No need to ask for permission. Following up on that last question, decentralized finance offers so many opportunities. What do you see as the most consequential ones on a short list?
In my opinion, DeFi is going to be the rails of every financial application in 10 to 20 years from now. This is such a stark change from the status quo that is hard to grasp. Every financial product you see today will be built on DeFi, money, property, governance power and much more will be transacted on DeFi.
What excites me most though is all that will become possible with the exponential evolution of DeFi and crypto as a whole that we just can’t dream of today. AMMs are a great example of a new technology that just wasn’t possible before Ethereum’s smart contracts.
Crowdfund Insider: As I understand it, the Balancer Protocol token (BAL) provides for voting power. It also has value, and a good amount of volatility.
What kinds of factors do you feel have influenced BAL price swings?
Fernando Martinelli: That’s correct, BAL token holders are the governors of Balancer Protocol and have the ultimate decision power on all matters related to the protocol. Balancer Labs is only responsible for facilitating this process and has the obligation to implement/enact any decisions made by the governance. I’d prefer to not make any comments about the token price.

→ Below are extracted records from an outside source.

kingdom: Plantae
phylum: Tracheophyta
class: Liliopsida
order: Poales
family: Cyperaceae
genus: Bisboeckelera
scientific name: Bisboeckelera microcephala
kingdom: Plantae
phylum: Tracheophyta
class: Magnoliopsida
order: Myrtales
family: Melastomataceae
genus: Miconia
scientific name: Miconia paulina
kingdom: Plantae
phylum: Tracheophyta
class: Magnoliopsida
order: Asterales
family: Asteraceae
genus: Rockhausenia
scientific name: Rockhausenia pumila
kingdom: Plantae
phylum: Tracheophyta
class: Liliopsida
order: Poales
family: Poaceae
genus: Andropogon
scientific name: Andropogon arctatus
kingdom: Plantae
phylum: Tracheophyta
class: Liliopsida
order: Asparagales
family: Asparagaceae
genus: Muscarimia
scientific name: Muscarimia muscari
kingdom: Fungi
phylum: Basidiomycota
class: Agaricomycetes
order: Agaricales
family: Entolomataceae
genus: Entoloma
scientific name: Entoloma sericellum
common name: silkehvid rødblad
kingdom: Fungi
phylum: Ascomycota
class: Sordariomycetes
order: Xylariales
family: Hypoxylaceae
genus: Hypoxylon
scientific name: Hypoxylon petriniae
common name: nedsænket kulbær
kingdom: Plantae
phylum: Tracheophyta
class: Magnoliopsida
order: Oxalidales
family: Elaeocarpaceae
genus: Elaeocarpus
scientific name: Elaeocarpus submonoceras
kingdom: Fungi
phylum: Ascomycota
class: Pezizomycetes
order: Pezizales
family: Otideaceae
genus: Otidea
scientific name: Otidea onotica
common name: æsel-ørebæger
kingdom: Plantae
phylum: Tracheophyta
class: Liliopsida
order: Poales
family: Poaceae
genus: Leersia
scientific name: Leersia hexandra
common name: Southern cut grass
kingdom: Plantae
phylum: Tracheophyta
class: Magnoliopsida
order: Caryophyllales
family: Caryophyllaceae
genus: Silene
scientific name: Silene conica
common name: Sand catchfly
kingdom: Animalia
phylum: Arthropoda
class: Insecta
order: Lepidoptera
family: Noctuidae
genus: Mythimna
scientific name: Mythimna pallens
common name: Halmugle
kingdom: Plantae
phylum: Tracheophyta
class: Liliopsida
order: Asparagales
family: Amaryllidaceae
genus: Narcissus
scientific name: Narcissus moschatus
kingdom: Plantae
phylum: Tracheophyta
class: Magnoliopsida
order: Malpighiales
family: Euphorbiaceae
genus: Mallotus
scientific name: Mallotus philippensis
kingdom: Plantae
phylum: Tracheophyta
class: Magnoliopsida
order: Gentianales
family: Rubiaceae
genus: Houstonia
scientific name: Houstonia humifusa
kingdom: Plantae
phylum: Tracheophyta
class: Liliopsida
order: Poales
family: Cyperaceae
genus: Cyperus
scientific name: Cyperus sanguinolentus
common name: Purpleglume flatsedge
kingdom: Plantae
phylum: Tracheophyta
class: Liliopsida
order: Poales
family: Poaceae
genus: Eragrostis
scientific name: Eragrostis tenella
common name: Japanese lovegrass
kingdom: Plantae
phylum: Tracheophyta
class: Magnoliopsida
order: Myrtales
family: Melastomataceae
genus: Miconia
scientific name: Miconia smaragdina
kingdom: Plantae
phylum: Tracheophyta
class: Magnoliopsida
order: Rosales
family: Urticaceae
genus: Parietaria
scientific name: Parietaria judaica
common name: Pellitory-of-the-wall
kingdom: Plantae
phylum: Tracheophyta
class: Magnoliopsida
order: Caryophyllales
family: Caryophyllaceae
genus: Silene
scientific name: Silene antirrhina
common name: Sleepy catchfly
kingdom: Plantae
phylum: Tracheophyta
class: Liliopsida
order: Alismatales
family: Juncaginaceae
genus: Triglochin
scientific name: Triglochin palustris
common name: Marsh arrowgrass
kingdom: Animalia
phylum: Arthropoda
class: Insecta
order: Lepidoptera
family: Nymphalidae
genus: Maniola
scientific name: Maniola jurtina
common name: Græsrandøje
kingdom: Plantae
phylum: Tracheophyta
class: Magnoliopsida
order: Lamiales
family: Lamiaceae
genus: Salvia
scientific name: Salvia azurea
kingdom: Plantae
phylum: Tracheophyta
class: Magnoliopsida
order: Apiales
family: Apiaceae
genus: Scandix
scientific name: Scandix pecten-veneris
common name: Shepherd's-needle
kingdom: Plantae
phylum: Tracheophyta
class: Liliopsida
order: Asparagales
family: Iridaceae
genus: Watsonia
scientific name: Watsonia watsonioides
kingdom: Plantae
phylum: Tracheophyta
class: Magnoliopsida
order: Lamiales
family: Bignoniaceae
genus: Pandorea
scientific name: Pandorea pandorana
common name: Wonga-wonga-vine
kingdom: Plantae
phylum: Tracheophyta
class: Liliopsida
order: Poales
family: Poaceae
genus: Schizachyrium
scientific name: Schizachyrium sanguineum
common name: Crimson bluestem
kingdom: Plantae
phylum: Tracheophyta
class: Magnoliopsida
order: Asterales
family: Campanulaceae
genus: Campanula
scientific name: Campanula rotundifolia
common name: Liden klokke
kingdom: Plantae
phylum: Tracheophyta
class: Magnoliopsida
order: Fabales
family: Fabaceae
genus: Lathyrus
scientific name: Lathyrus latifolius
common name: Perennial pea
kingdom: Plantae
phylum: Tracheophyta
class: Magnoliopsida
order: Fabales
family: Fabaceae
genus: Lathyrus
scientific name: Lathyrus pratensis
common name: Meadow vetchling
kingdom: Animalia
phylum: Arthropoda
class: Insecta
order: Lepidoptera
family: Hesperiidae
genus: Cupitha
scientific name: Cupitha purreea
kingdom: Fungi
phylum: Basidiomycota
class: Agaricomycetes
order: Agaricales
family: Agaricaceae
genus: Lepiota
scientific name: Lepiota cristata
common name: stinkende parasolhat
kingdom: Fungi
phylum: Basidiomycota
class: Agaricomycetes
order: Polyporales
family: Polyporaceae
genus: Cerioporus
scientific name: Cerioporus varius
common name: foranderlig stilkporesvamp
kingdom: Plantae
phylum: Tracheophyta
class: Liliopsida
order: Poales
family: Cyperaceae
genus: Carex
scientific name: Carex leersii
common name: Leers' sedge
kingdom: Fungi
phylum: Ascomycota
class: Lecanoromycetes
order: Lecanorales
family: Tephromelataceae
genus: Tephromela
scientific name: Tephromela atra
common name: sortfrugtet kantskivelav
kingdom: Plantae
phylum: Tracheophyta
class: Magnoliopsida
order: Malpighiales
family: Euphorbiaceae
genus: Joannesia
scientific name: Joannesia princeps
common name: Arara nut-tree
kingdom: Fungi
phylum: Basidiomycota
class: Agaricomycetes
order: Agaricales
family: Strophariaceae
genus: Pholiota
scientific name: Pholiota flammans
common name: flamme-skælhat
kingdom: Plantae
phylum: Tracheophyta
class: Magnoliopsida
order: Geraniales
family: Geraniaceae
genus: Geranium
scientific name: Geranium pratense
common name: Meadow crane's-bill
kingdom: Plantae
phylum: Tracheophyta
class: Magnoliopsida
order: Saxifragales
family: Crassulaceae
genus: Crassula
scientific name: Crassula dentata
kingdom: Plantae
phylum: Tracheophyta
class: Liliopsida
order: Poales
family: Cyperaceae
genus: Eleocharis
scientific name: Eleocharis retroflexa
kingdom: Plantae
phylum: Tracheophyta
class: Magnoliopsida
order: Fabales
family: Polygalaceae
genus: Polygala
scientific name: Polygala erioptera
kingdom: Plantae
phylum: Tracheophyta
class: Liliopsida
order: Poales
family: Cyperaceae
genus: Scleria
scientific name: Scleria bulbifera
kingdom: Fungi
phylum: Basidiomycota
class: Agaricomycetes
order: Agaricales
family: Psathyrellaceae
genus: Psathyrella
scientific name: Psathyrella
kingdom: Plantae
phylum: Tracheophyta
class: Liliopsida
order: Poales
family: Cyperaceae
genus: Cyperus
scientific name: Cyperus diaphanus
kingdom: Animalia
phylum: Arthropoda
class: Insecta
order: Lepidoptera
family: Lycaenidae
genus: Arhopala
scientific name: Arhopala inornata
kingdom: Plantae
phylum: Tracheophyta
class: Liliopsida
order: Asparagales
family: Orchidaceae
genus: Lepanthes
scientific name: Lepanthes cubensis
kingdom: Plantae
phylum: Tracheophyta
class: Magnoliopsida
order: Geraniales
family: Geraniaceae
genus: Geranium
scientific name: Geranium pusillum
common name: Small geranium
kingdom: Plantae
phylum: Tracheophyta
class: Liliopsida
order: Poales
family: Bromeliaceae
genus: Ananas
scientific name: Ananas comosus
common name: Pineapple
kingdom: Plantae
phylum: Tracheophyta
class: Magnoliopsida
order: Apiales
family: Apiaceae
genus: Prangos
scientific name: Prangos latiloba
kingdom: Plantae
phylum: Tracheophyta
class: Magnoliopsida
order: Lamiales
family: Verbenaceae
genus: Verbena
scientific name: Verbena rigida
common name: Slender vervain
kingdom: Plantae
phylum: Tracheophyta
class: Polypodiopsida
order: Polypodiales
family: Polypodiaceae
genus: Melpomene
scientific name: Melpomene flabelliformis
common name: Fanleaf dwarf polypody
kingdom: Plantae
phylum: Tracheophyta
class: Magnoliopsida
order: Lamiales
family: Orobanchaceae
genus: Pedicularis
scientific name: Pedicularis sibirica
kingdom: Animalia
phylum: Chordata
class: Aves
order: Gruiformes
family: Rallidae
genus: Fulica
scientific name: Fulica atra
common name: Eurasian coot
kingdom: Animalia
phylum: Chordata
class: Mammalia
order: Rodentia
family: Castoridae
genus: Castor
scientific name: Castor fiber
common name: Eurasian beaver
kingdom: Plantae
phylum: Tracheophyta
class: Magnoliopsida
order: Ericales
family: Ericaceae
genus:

Crowdfund Insider: As we usually ask innovators, looking beyond the current horizon do you have either new things you would plan for the existing platform or some brand-new project to embark on?
Fernando Martinelli: I’m surely not planning on embarking on a brand-new project as I think Balancer is still only just scratching the surface of its potential. For Balancer I see my mission as CEO of Balancer Labs as facilitating a thriving ecosystem to emerge around the protocol.
That involves lots of moving pieces like smart contract development, integrations, community, etc. I like to say that Balancer will only be as successful as the projects and platforms that are built on top of it. My ultimate mission is to enable Balancer Labs to help these other teams to be successful.
Crowdfund Insider: Where do you see crypto going in the future? Are there particular exchanges that you see as having a lot of involvement? What about Bitcoin, Ethereum, and altcoins?
Fernando Martinelli: Crypto is only just in the beginning of a spectacular revolution, which as any revolution takes time. Regulators, governments or really anyone can’t stop a technology that makes relationships and transactions more transparent and efficient.
There will be some rough moments ahead as governments /regulators will realize there’s no turning back but still won’t understand the technology well enough. A new law framework will have to be put in place for a new money framework which are blockchains. We will all win as a society when we get to the other side together.
Regarding Bitcoin, which I’m a fan of, it’s clear to me that at some point the flippening will happen as Ethereum is simply superior in many aspects. More importantly, Ethereum continues to evolve at a breakneck pace. Bitcoin’s biggest strength — immutability– will eventually become its downfall relative to Ethereum (I don’t see it going down relative to Fiat in the long term though).